Clearly, the establishment of this course goes some way to addressing the void in surgical simulation training for our New Zealand trainees. However, with simulation potentially becoming the new cornerstone of early surgical training, continued effort and commitment needs to be made. Formal frameworks need to be developed and delivered in a fashion to allow equal access and opportunity across New Zealand and Australia. Key questions remain unanswered: should simulation training become mandatory or remain a beneficial adjunct where available? Should simulation proficiency assessments in specific surgical tasks be a requirement before being allowed to be the primary operator in real-time theatre? Who is responsible for the development, implementation, monitoring and assessment of simulation training modalities? Who is responsible for the funding required to establish up good-quality facilities?

Moving forward, and we must move forward, these questions need to be answered. We need committed leaders, motivated teachers, receptive trainees, and the underlying drive and buy-in from our key stakeholders, RANZCOG and AGES, who are the governing bodies responsible for O&G specialist and advanced laparoscopic training in Australasia.

1. Agha RA, Fowler AJ. The role and validity of surgical simulation. International Surgery. 2015;100(2):350-357.

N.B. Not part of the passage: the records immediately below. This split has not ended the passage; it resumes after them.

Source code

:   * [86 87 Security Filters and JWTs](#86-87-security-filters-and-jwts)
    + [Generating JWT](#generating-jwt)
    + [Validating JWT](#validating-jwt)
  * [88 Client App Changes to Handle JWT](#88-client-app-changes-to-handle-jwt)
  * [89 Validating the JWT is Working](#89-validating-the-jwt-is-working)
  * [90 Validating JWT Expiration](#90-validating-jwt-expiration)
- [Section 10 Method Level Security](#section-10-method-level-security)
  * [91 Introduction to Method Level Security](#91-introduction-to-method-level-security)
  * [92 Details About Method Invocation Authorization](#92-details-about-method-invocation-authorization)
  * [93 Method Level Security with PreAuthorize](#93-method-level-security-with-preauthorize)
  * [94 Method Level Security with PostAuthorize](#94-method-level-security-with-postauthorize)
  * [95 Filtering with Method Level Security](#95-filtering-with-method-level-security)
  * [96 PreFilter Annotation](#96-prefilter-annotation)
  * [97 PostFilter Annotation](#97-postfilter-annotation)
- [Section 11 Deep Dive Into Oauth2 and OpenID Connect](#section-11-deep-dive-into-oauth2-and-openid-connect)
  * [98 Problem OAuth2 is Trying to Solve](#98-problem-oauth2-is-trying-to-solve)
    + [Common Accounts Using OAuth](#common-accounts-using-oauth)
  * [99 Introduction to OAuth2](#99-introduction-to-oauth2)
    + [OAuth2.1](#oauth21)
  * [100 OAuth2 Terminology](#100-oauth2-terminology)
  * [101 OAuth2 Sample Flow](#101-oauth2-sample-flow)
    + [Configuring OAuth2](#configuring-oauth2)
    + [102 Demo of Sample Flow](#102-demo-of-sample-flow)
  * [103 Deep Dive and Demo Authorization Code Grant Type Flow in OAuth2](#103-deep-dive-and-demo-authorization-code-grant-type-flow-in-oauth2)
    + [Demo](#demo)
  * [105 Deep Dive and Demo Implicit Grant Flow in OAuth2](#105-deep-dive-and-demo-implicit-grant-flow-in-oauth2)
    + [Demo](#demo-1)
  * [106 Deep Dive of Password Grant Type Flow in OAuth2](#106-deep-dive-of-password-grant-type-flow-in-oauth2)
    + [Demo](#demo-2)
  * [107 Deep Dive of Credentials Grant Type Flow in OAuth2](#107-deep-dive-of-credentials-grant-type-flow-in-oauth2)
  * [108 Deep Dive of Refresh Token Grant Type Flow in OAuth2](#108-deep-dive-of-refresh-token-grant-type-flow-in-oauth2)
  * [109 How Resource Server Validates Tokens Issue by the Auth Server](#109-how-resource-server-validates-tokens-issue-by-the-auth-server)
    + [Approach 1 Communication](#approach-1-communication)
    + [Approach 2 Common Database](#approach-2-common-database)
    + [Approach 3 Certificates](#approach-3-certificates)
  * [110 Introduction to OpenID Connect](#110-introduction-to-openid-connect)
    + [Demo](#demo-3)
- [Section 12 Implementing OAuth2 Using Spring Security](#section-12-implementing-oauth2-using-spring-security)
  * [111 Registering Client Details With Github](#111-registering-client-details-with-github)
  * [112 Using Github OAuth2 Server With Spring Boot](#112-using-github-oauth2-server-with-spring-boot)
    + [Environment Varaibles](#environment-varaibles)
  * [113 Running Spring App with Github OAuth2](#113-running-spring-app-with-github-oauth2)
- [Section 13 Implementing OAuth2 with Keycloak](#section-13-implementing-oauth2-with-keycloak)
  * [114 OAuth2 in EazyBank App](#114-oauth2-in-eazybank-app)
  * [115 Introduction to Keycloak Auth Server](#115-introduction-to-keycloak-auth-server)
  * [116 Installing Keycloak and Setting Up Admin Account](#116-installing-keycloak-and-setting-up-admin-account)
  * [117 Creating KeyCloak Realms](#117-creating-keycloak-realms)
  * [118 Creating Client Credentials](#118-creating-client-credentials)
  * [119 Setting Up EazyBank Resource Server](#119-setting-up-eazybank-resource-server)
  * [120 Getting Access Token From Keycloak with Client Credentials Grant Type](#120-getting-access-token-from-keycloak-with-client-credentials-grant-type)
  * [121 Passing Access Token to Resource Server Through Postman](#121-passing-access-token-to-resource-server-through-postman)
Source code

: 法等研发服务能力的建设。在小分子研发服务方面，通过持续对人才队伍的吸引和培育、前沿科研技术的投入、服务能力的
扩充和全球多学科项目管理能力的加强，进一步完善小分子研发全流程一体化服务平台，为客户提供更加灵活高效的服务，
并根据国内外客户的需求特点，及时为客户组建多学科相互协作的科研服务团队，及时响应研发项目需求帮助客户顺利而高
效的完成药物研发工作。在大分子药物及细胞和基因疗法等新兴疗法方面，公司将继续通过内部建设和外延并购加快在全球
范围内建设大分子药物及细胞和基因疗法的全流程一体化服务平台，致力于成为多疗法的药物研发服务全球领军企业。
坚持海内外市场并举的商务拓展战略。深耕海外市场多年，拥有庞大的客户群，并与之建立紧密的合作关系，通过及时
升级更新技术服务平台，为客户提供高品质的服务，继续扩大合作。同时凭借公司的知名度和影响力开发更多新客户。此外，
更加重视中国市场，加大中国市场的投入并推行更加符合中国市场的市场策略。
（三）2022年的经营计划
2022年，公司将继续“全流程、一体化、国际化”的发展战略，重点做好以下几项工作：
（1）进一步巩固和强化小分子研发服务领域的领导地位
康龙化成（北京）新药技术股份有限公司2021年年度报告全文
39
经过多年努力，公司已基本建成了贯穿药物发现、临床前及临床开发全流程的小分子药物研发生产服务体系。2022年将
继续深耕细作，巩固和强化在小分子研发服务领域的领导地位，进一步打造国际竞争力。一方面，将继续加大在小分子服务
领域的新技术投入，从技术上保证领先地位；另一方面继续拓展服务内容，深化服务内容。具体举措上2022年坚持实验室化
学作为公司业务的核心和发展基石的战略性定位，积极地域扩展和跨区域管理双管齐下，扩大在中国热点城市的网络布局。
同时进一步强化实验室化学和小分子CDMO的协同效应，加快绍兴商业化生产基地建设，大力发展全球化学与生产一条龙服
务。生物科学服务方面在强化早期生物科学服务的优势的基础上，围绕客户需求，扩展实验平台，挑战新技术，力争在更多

2. Nagendran M, Gurusamy KS, Aggarwal R, et al. Virtual reality training for surgical trainees in laparoscopy surgery (Review). Cochrane Database of Systematic Reviews. 2013;8:CD006575.
3. Aggarwal R, Tully A, Grantcharov T, et al. Virtual reality simulation training can improve technical skills during laparoscopic salpingectomy for ectopic pregnancy. BJOG. 2006;113:1382-1387.
4. Larsen CR, Soerensen JL, Grantcharov TP, et al. Effect of virtual reality training on laparoscopic surgery: randomized controlled trial. BMJ. 2009;338:b1802.
5. Wilson E, Janssens S, Hewett DG, et al. Simulation training in obstetrics and gynaecology: what’s happening on the frontline? ANZJOG. 2016;56(5):496-502.
6. Haerizadeh J, Frappell J. The role of simulation in surgical skills training in gynaecological endoscopy. Best Practice and Research Clinical Obstetrics and Gynaecology. 2013;27(3):339-347.
7. Haerizadeh J, Frappell J. The role of simulation in surgical skills training in gynaecological endoscopy. Best Practice and Research Clinical Obstetrics and Gynaecology. 2013;27(3):339-347.
8. Shetty S, Zevin B, Grantcharov TP et al. Perceptions, training experiences, and preferences of surgical residents toward laparoscopic simulation training: a resident survey. Journal of Surgical Education. 2014;71(5):727-733.
9. Wilson E, Janssens S, Hewett DG, et al. Simulation training in obstetrics and gynaecology: what’s happening on the frontline? ANZJOG. 2016;56(5):496-502.
10. Burgess W, Barclay D. Gynaecology trainees experience of laparoscopic simulation (Lapsim) at Middlemore Hospital: Anonymous internet based survey. RANZCOG ASM Wellington Poster Presentation. 2012.